The results that were transmitted to all groups that connected to the Transparency Server and the Rappler Mirror Server were granular down to clustered precinct level. 

This made it possible for Rappler to churn out those stories on precinct-level results that looked odd. This is also why we released results down to precinct level. 

This also makes it possible for each concerned voter to check if his or her vote really got counted. 

Unfortunately, over 23 % of precinct level data have not yet made it into the system. We are still hoping the Comelec will give groups who took part in the quick count access to that remaining data. 

Study the data carefully, do your own arithmetics, and make your own conclusions. 

The precinct-level results are printed out before results are transmitted. A copy of the printouts are with the PPCRV. They are currently encoding those results. Volunteer if you really want to help.

One important thing that members of our data team at Pope Pius kept pointing out to me is this: garbage in, garbage out. 

Unfortunately, because the source code arrived too late, we can never really know for sure what software actually operated the over 79,000 voting machines that were used on election day. 

Whether there was cheating or not, this fact alone will forever cast doubt on the veracity of the results of these elections. 

But the PPCRV is supposed to be doing a random manual audit. The report from that audit deserves to be monitored and made public to allay fears that the machines counted the votes wrongly.
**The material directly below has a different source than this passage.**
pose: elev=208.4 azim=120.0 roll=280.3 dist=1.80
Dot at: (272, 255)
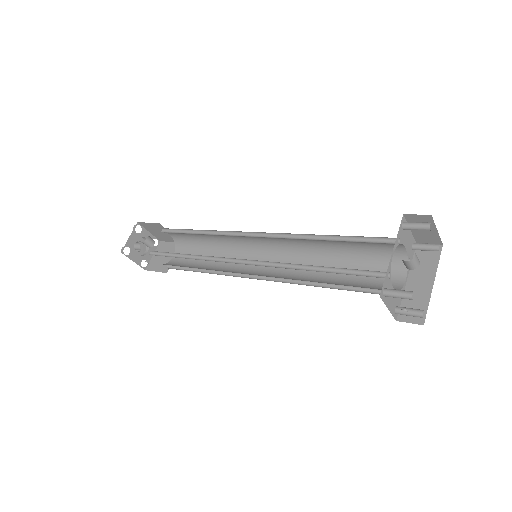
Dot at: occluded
And 3 years down the road, for the 2016 elections, IT professionals interested in clean elections should really make it a point to participate in the source code review. And the Comelec should make the process more open. 

In future elections, there will always be people crying that they were cheated. Such is a fact of life in this country. But this will at least prevent more rational minds from latching on to wild hypotheses over simple patterns in the numbers. – Rappler.com

 

Gemma B. Mendoza heads Rappler's Tech, Creatives & Research units, which  produced Rappler's real-time tally of the May 2013 election results. The same team worked closely with the Comelec to improve results data delivery to various groups, including major media networks, via the Rappler Mirror Server.